Often, state high courts recite by rote the default position that they interpret state constitutional rights as merely co-extensive with federal rights; the pairings are construed in pari materia. The proposition that the free-press-and-speech provision of Article XVI of the Massachusetts Declaration of Rights is co-extensive with the First Amendment to the U.S. Constitution was reiterated recently in the scrap over a Boston flagpole now bound for the U.S. Supreme Court.
Courts might reflexively choose the easier path, shrugging off the burden of state constitutional interpretation. But they can readily embrace state constitutionalism when it suits their needs. The Supreme Court of Arkansas long construed the 1874 state constitutional guarantee against unreasonable search and seizure in pari materia with the federal Fourth Amendment. Until they didn't. When the U.S. Supreme Court bounced back a state high court disposition as erroneous under the Fourth Amendment, the nonetheless jurisprudentially conservative Arkansas court, in 2002, suddenly discovered distinct meaning in the state constitution to support its earlier conclusion in the defendant's favor.

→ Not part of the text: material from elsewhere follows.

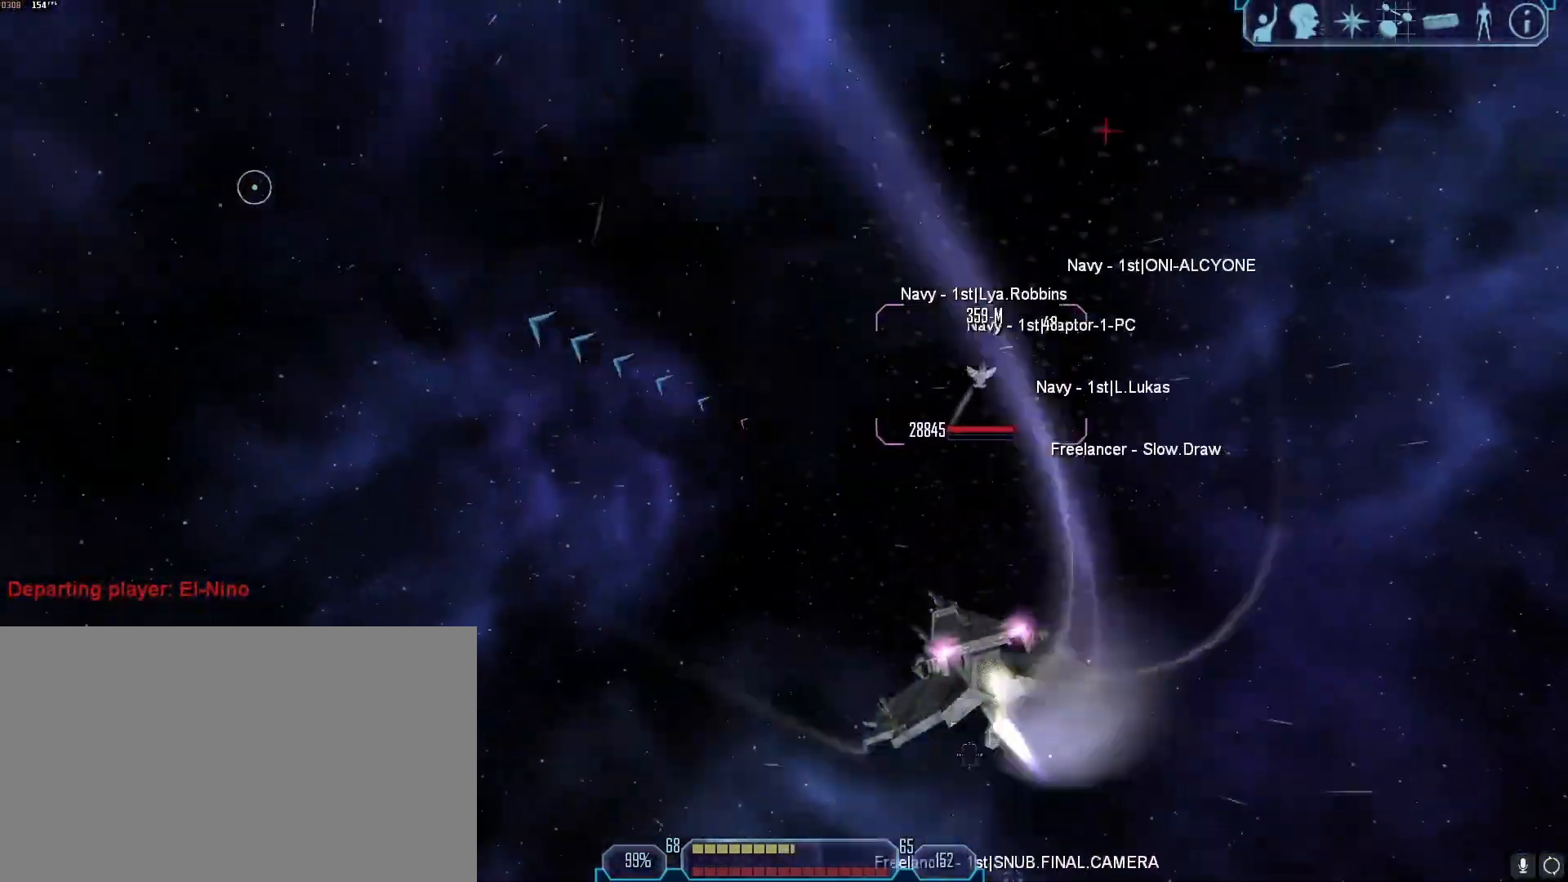
{"keys": [], "mouse": [], "events": [[150, "z", "down"], [250, "a", "up"], [250, "z", "up"], [350, "2", "down"], [400, "tab", "up"], [433, "2", "up"]]}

That result could not have happened if criminal defense lawyer John Wesley Hall had not made the argument. And that possibility, that the state constitution could mark the difference between liberty and imprisonment, was exactly why Hall included the Hail Mary claim despite longstanding precedent on the in pari materia approach, he once told me.
The potential for potency in a state constitutional claim is all the greater when the right at issue is expressed in the state constitution, but not in the federal Constitution, as is the case for ATI. And the potential is not limited to the seven states that Terkovich and Frank analyzed. Just in September, the Vermont Supreme Court extended its ATI law, the Public Records Act (PRA), to shine sunlight on the records of a private contractor responsible for healthcare in state prisons.
Vermont is not on Terkovich and Frank's list of seven. Nevertheless, in Human Rights Defense Center v. Correct Care Solutions LLC, the Vermont Supreme Court relied on exhortative language—previously held unenforceable by private cause of action—dating to 1786 in the state declaration of rights: "That all power being originally inherent in and co[n]sequently derived
from the people, therefore, all officers of government, whether
legislative or executive, are their trustees and servants; and at all
times, in a legal way, accountable to them."
The article is Jessica Terkovich and Aryeh Frank, Constitutionalizing Access: How Courts Weigh State Constitutional Claims in Open-Government Litigation, 3(1) J. Civic Info. 1 (2021).